_Action item_.
An identical copy of the data below is needed.

_Supplied data_.
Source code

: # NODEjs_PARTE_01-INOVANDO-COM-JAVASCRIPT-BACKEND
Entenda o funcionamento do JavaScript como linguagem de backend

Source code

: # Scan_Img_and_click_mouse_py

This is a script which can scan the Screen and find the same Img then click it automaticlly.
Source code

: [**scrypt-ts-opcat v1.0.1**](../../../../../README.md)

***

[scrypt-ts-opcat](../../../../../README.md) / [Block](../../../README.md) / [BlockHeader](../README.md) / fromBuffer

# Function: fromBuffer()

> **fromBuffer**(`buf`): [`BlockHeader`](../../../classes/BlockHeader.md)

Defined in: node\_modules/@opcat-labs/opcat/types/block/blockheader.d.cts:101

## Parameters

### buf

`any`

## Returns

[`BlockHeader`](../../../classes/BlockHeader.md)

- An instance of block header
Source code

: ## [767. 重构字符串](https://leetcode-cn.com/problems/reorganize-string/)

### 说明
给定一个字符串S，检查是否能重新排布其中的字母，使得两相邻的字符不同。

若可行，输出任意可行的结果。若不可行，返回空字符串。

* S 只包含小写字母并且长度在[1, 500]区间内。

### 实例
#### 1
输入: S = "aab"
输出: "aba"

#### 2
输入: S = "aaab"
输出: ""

_Exercise output_.
Source code

: # NODEjs_PARTE_01-INOVANDO-COM-JAVASCRIPT-BACKEND
Entenda o funcionamento do JavaScript como linguagem de backend

Source code

: # Scan_Img_and_click_mouse_py

This is a script which can scan the Screen and find the same Img then click it automaticlly.
Source code

: [**scrypt-ts-opcat v1.0.1**](../../../../../README.md)

***

[scrypt-ts-opcat](../../../../../README.md) / [Block](../../../README.md) / [BlockHeader](../README.md) / fromBuffer

# Function: fromBuffer()

> **fromBuffer**(`buf`): [`BlockHeader`](../../../classes/BlockHeader.md)

Defined in: node\_modules/@opcat-labs/opcat/types/block/blockheader.d.cts:101

## Parameters

### buf

`any`

## Returns

[`BlockHeader`](../../../classes/BlockHeader.md)

- An instance of block header
Source code

: ## [767. 重构字符串](https://leetcode-cn.com/problems/reorganize-string/)

### 说明
给定一个字符串S，检查是否能重新排布其中的字母，使得两相邻的字符不同。

若可行，输出任意可行的结果。若不可行，返回空字符串。

* S 只包含小写字母并且长度在[1, 500]区间内。

### 实例
#### 1
输入: S = "aab"
输出: "aba"

#### 2
输入: S = "aaab"
输出: ""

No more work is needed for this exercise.